The FAQs released after the draft rules push back against this argument to an extent, clarifying that these directions “do not envisage seeking of information by CERT-In from the service providers on continuation basis as a standing arrangement. CERT-In may seek information from service providers in case of cyber security incidents and cyber incidents, on case to case basis, for discharge of its statutory obligations to enhance cyber security in the country.” The proof, as ever, will be in practice. There is no arguing that these new regulations would make life a lot more ‘interesting’ for (in particular) foreign companies doing business through Indian entities, and at the very least add to compliance costs and burdens.
More worryingly, there is a ‘moral hazard’ risk that entities will simply not report cybersecurity breaches if they are fearful of attracting unwanted attention of a Government regulator who can (theoretically) ask them to turn over the ownership patterns of their customers. Seen another way, if an organization fails to submit a cyber incident report within 6 hours (as is eminently possible), it may forgo submitting such report at all on fear of penalty. More drastically, businesses may minimize or even wind up their activities in India if they are unwilling to comply with these rules (and this may not exactly be an ‘unintentional’ consequence).

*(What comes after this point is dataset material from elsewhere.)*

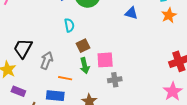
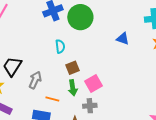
pink square: (105, 60) -> (93, 83), turned -30
gray cross: (115, 80) -> (90, 106), moved

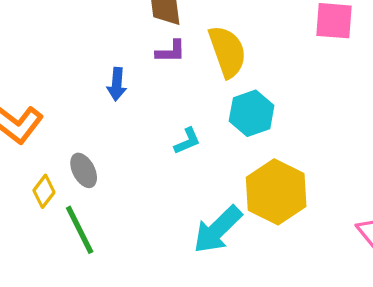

Cybersecurity is the one sector where the Government and private enterprise need to work closely together to combat threats; there has to be a level of trust and free flow of information for this effort to be successful. If CERT-In does not receive cooperation from businesses from the first detection of cyber threats, and is then constrained to ‘squeeze’ information out of an unwilling provider, then the efficacy of any new cybersecurity measures would be minimal.